Quoted text
The IsolationLevel property is setting the Transaction Isolation Level.  Note that the default value is Serializable which may not be what you really need.  Serializable is the level where read locks are held until a transaction commits or rolls back which provides that no data read can be updated.  In addition range locks are held so that no data can be inserted such that rerunning any query in the transaction would return the rows added which weren't there at the beginning of the transaction.  Surely there are times when this transaction isolation level is warranted but certainly not always.   The Serializable level generally results in additional locking and decreased concurrency so you should consider whether you really need this and choose one of the other levels such as ReadCommitted.

The TransactionOption allows you to choose how the package behaves with respect to database transactions.  The default value of Supported is probably a good one.  If a package is executed within an existing transaction (i.e. called from another package) it will enlist or join the transaction which certainly makes sense as a default.  The other options are Required and NotSupported.  Required means that the package will always execute within a transaction, either joining the transaction of the caller or creating its own transaction.  NotSupported means the package does not join an existing transaction or create its own.

Creating a Simple SSIS Package
Day 4:
To begin launch BIDS by selecting SQL Server Business Intelligence Development Studio from the Microsoft SQL Server program group.  Click File, Open, Project / Solution on the top level menu to display the Open Project dialog.  Navigate to the location of the solution as shown below then click Open:

Expand the SSIS Packages node under the Tutorial-Sample-1 project in Solution Explorer and you will see the following:


Double click on the SSIS package CreateSalesForecastInput.dtsx to open the package.  You should see the Connection Managers area of the designer in the middle of the screen near the bottom as shown below:


We are going to add a connection manager for the AdventureWorksDW database and another for the Excel spreadsheet that we will create and use as the sales forecast input.  To add the AdventureWorksDW connection manager simply right click inside the Connection Managers area then choose New OLEDB Connection from the popup menu.  The Configure OLEDB Connection Manager will be displayed; click the New button to display the Connection Manager dialog and fill it in as follows:


In my case the AdventureWorksDW database is on my local machine; change the Server name property as necessary for your environment.  If possible choose Use Windows Authentication to avoid having to specify a user id and password; this would be sensitive information that should be encrypted.  Click the Test Connection button to make sure you can connect to the database.  Click OK to complete this step.

To add a connection manager for our Excel spreadsheet, right click inside the Connection Managers area then choose New Connection from the popup menu, then select EXCEL from the Add SSIS Connection Manager dialog.  The Excel Connection Manager dialog will be displayed; enter a file name as shown below:


We are now finished adding the necessary Connection Managers to our package.

Provided data
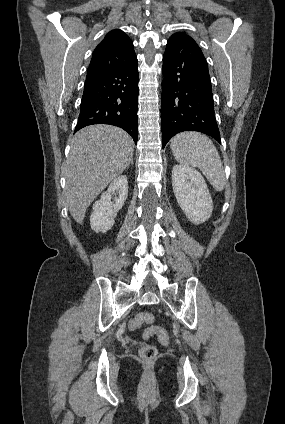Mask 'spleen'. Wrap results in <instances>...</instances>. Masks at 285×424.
Returning <instances> with one entry per match:
<instances>
[{"label":"spleen","mask_w":285,"mask_h":424,"mask_svg":"<svg viewBox=\"0 0 285 424\" xmlns=\"http://www.w3.org/2000/svg\"><path fill=\"white\" fill-rule=\"evenodd\" d=\"M170 147L178 162L199 168L216 191H223L224 168L215 145L207 136L183 132L172 138Z\"/></svg>","instance_id":"obj_1"}]
</instances>
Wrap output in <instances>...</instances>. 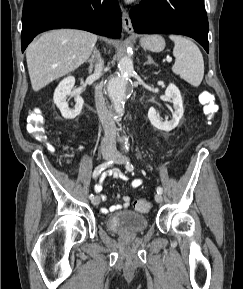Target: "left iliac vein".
<instances>
[{"mask_svg": "<svg viewBox=\"0 0 243 289\" xmlns=\"http://www.w3.org/2000/svg\"><path fill=\"white\" fill-rule=\"evenodd\" d=\"M113 158H114L115 162L118 163V164H124L128 160V158L126 156H123V155H121L118 152L114 154ZM162 200H163L162 195L157 193L155 195V201L157 203H161Z\"/></svg>", "mask_w": 243, "mask_h": 289, "instance_id": "obj_1", "label": "left iliac vein"}]
</instances>
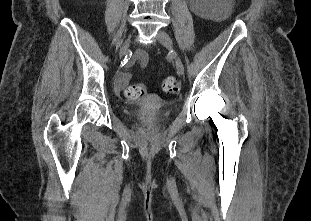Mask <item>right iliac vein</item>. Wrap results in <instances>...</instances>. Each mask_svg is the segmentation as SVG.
<instances>
[{
	"instance_id": "1",
	"label": "right iliac vein",
	"mask_w": 311,
	"mask_h": 221,
	"mask_svg": "<svg viewBox=\"0 0 311 221\" xmlns=\"http://www.w3.org/2000/svg\"><path fill=\"white\" fill-rule=\"evenodd\" d=\"M129 45H130V37L123 43L120 49L119 53L120 58H122L127 53Z\"/></svg>"
}]
</instances>
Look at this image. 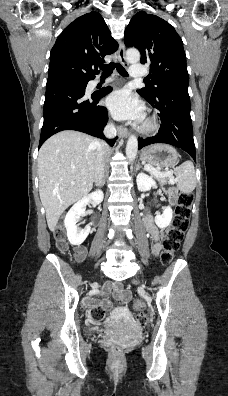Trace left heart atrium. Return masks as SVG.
<instances>
[{"label": "left heart atrium", "mask_w": 228, "mask_h": 396, "mask_svg": "<svg viewBox=\"0 0 228 396\" xmlns=\"http://www.w3.org/2000/svg\"><path fill=\"white\" fill-rule=\"evenodd\" d=\"M107 106L119 119L141 120L144 116L142 103L127 90L113 92L107 98Z\"/></svg>", "instance_id": "obj_1"}]
</instances>
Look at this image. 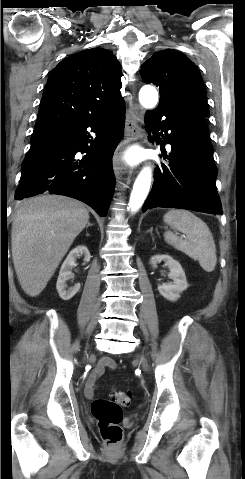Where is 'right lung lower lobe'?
Segmentation results:
<instances>
[{"label": "right lung lower lobe", "instance_id": "right-lung-lower-lobe-1", "mask_svg": "<svg viewBox=\"0 0 245 479\" xmlns=\"http://www.w3.org/2000/svg\"><path fill=\"white\" fill-rule=\"evenodd\" d=\"M124 125L122 108L60 122L34 134L15 199L60 194L83 201L105 217L115 185L112 155Z\"/></svg>", "mask_w": 245, "mask_h": 479}]
</instances>
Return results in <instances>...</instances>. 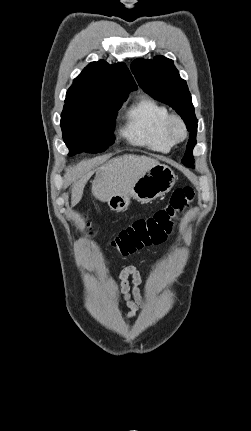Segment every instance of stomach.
<instances>
[{
  "label": "stomach",
  "mask_w": 251,
  "mask_h": 431,
  "mask_svg": "<svg viewBox=\"0 0 251 431\" xmlns=\"http://www.w3.org/2000/svg\"><path fill=\"white\" fill-rule=\"evenodd\" d=\"M175 181L174 171L165 164L157 163L129 191L112 195L107 201L108 206L113 211L121 212L129 206L130 198L141 203L152 202L169 192Z\"/></svg>",
  "instance_id": "1"
}]
</instances>
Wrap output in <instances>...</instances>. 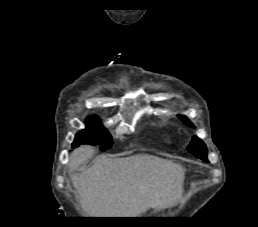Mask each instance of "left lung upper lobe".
<instances>
[{"instance_id": "obj_1", "label": "left lung upper lobe", "mask_w": 258, "mask_h": 227, "mask_svg": "<svg viewBox=\"0 0 258 227\" xmlns=\"http://www.w3.org/2000/svg\"><path fill=\"white\" fill-rule=\"evenodd\" d=\"M180 119L190 125L194 126L185 116H179ZM188 151L191 152L194 156L197 158H200L206 162H209L207 159V148L204 142L198 138L197 136H194L192 141L190 142V145L187 147Z\"/></svg>"}]
</instances>
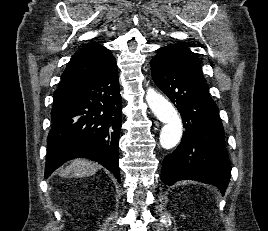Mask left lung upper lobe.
Listing matches in <instances>:
<instances>
[{"mask_svg": "<svg viewBox=\"0 0 268 231\" xmlns=\"http://www.w3.org/2000/svg\"><path fill=\"white\" fill-rule=\"evenodd\" d=\"M154 58L162 59L173 67L206 81L202 73L200 60L183 45L171 44L162 47L157 50V55Z\"/></svg>", "mask_w": 268, "mask_h": 231, "instance_id": "1", "label": "left lung upper lobe"}]
</instances>
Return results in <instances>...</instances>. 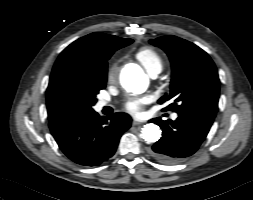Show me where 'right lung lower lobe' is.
I'll use <instances>...</instances> for the list:
<instances>
[{"instance_id": "right-lung-lower-lobe-1", "label": "right lung lower lobe", "mask_w": 253, "mask_h": 200, "mask_svg": "<svg viewBox=\"0 0 253 200\" xmlns=\"http://www.w3.org/2000/svg\"><path fill=\"white\" fill-rule=\"evenodd\" d=\"M130 125L131 117L126 113L104 118L94 110L49 120L51 133L62 152L84 166H97L108 160Z\"/></svg>"}]
</instances>
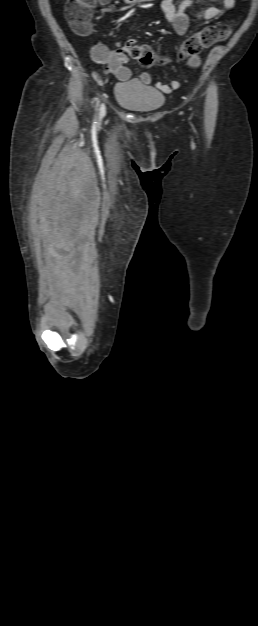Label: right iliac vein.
<instances>
[{"mask_svg":"<svg viewBox=\"0 0 258 626\" xmlns=\"http://www.w3.org/2000/svg\"><path fill=\"white\" fill-rule=\"evenodd\" d=\"M100 110H101V115H103V113H104V111H105V106H104V105H102Z\"/></svg>","mask_w":258,"mask_h":626,"instance_id":"63e3f726","label":"right iliac vein"}]
</instances>
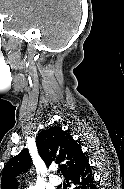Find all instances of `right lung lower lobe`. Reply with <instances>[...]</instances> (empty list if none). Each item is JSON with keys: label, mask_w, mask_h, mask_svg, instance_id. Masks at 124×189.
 <instances>
[{"label": "right lung lower lobe", "mask_w": 124, "mask_h": 189, "mask_svg": "<svg viewBox=\"0 0 124 189\" xmlns=\"http://www.w3.org/2000/svg\"><path fill=\"white\" fill-rule=\"evenodd\" d=\"M68 185L72 189H96L94 176L88 160L78 169L68 173L65 176Z\"/></svg>", "instance_id": "98d812e1"}]
</instances>
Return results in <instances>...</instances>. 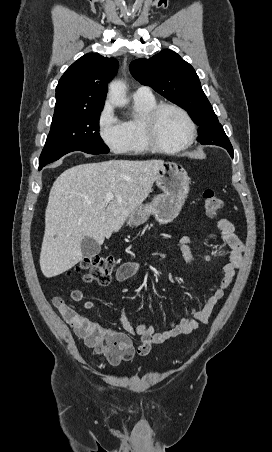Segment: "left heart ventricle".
Returning a JSON list of instances; mask_svg holds the SVG:
<instances>
[{
    "mask_svg": "<svg viewBox=\"0 0 272 452\" xmlns=\"http://www.w3.org/2000/svg\"><path fill=\"white\" fill-rule=\"evenodd\" d=\"M156 135L161 144L174 147L186 140L188 125L179 112L165 109L157 119Z\"/></svg>",
    "mask_w": 272,
    "mask_h": 452,
    "instance_id": "obj_1",
    "label": "left heart ventricle"
}]
</instances>
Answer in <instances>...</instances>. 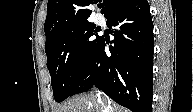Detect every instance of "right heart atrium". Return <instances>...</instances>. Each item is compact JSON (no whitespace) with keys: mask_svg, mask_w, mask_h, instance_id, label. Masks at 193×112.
<instances>
[{"mask_svg":"<svg viewBox=\"0 0 193 112\" xmlns=\"http://www.w3.org/2000/svg\"><path fill=\"white\" fill-rule=\"evenodd\" d=\"M78 61H79V63H81V61H82L81 57L78 58Z\"/></svg>","mask_w":193,"mask_h":112,"instance_id":"1","label":"right heart atrium"}]
</instances>
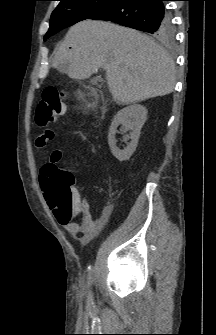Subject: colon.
<instances>
[{"label": "colon", "instance_id": "1", "mask_svg": "<svg viewBox=\"0 0 216 335\" xmlns=\"http://www.w3.org/2000/svg\"><path fill=\"white\" fill-rule=\"evenodd\" d=\"M68 109L64 95L55 87H47L44 89L41 100L38 102L35 111V122L38 127H46L56 120V118L64 114ZM49 166L44 167V171H48ZM53 177L48 186L50 187V196L55 203L63 207V219L70 216L73 211L75 200L71 187L74 181L73 173L68 169H60L55 167L52 169Z\"/></svg>", "mask_w": 216, "mask_h": 335}]
</instances>
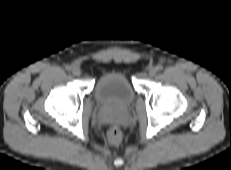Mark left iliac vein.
<instances>
[{"label": "left iliac vein", "mask_w": 231, "mask_h": 170, "mask_svg": "<svg viewBox=\"0 0 231 170\" xmlns=\"http://www.w3.org/2000/svg\"><path fill=\"white\" fill-rule=\"evenodd\" d=\"M157 73V69L155 67H152L149 69V75L150 76H155Z\"/></svg>", "instance_id": "4c4485c4"}]
</instances>
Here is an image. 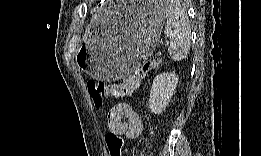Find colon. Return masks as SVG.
I'll return each mask as SVG.
<instances>
[{"label":"colon","mask_w":261,"mask_h":156,"mask_svg":"<svg viewBox=\"0 0 261 156\" xmlns=\"http://www.w3.org/2000/svg\"><path fill=\"white\" fill-rule=\"evenodd\" d=\"M159 62L149 60L138 66L124 81L120 83H105L102 81L90 80L87 88L96 107H101L104 98L108 96H126L131 95L139 86L145 75L156 68ZM105 143L109 156H121L125 146V140L116 134L108 133L105 137Z\"/></svg>","instance_id":"obj_1"}]
</instances>
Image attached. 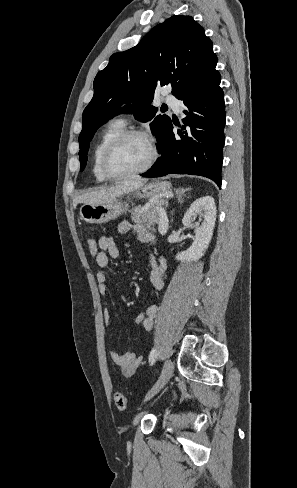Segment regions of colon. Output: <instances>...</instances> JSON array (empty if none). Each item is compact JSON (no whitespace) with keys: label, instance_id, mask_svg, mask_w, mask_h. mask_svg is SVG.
I'll use <instances>...</instances> for the list:
<instances>
[{"label":"colon","instance_id":"1","mask_svg":"<svg viewBox=\"0 0 297 488\" xmlns=\"http://www.w3.org/2000/svg\"><path fill=\"white\" fill-rule=\"evenodd\" d=\"M88 249L92 257H96L99 252L98 241L92 237L88 238ZM114 400L117 408L120 411H124L128 406V398L122 392H116L114 395Z\"/></svg>","mask_w":297,"mask_h":488}]
</instances>
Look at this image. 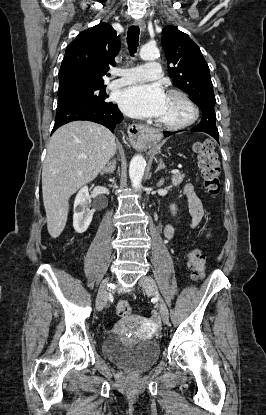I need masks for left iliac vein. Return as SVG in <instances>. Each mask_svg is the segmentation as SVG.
Masks as SVG:
<instances>
[{"label":"left iliac vein","instance_id":"obj_1","mask_svg":"<svg viewBox=\"0 0 266 415\" xmlns=\"http://www.w3.org/2000/svg\"><path fill=\"white\" fill-rule=\"evenodd\" d=\"M139 285L143 287L149 295H157L158 288L155 280L150 276H143L139 280ZM159 309L162 321L164 323L169 322V311L165 302L159 297Z\"/></svg>","mask_w":266,"mask_h":415}]
</instances>
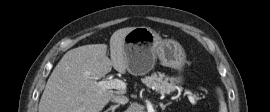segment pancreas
<instances>
[{"instance_id": "pancreas-1", "label": "pancreas", "mask_w": 270, "mask_h": 112, "mask_svg": "<svg viewBox=\"0 0 270 112\" xmlns=\"http://www.w3.org/2000/svg\"><path fill=\"white\" fill-rule=\"evenodd\" d=\"M169 78L164 73H153L150 76H146L142 79V82L160 94L169 93L174 89L173 82H168Z\"/></svg>"}]
</instances>
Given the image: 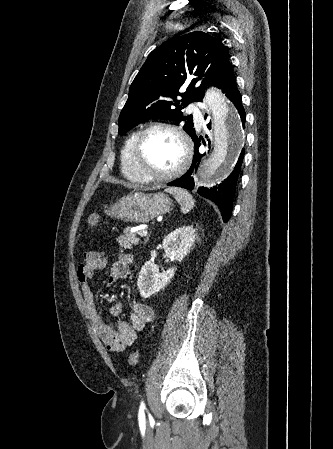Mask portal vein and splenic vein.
Wrapping results in <instances>:
<instances>
[{
    "label": "portal vein and splenic vein",
    "mask_w": 333,
    "mask_h": 449,
    "mask_svg": "<svg viewBox=\"0 0 333 449\" xmlns=\"http://www.w3.org/2000/svg\"><path fill=\"white\" fill-rule=\"evenodd\" d=\"M138 234H139V236H141V237H145V236L148 235V231H147V230H141V231L138 232Z\"/></svg>",
    "instance_id": "portal-vein-and-splenic-vein-1"
}]
</instances>
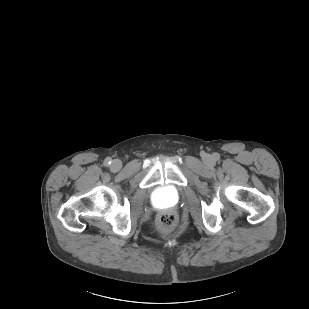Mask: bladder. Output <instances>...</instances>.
<instances>
[{
	"label": "bladder",
	"instance_id": "1",
	"mask_svg": "<svg viewBox=\"0 0 309 309\" xmlns=\"http://www.w3.org/2000/svg\"><path fill=\"white\" fill-rule=\"evenodd\" d=\"M179 199V196L176 192L171 190L169 187H163L156 191L154 195V202L157 205L171 203V202H177Z\"/></svg>",
	"mask_w": 309,
	"mask_h": 309
}]
</instances>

Tasks and exercises
A – Copy a passage of the SSIS tutorial word for word, beginning at the words "The TransactionOption allows" and stopping after "create its own.".
B – Answer these questions from the SSIS tutorial:
(i) What is the default value of the IsolationLevel property?
(ii) What is the default value of the TransactionOption?
(iii) Which package file is double-clicked to open it?
The records have no connection to the SSIS tutorial.

Complete answers
A –
The TransactionOption allows you to choose how the package behaves with respect to database transactions.  The default value of Supported is probably a good one.  If a package is executed within an existing transaction (i.e. called from another package) it will enlist or join the transaction which certainly makes sense as a default.  The other options are Required and NotSupported.  Required means that the package will always execute within a transaction, either joining the transaction of the caller or creating its own transaction.  NotSupported means the package does not join an existing transaction or create its own.

B –
(i) Serializable
(ii) Supported
(iii) CreateSalesForecastInput.dtsx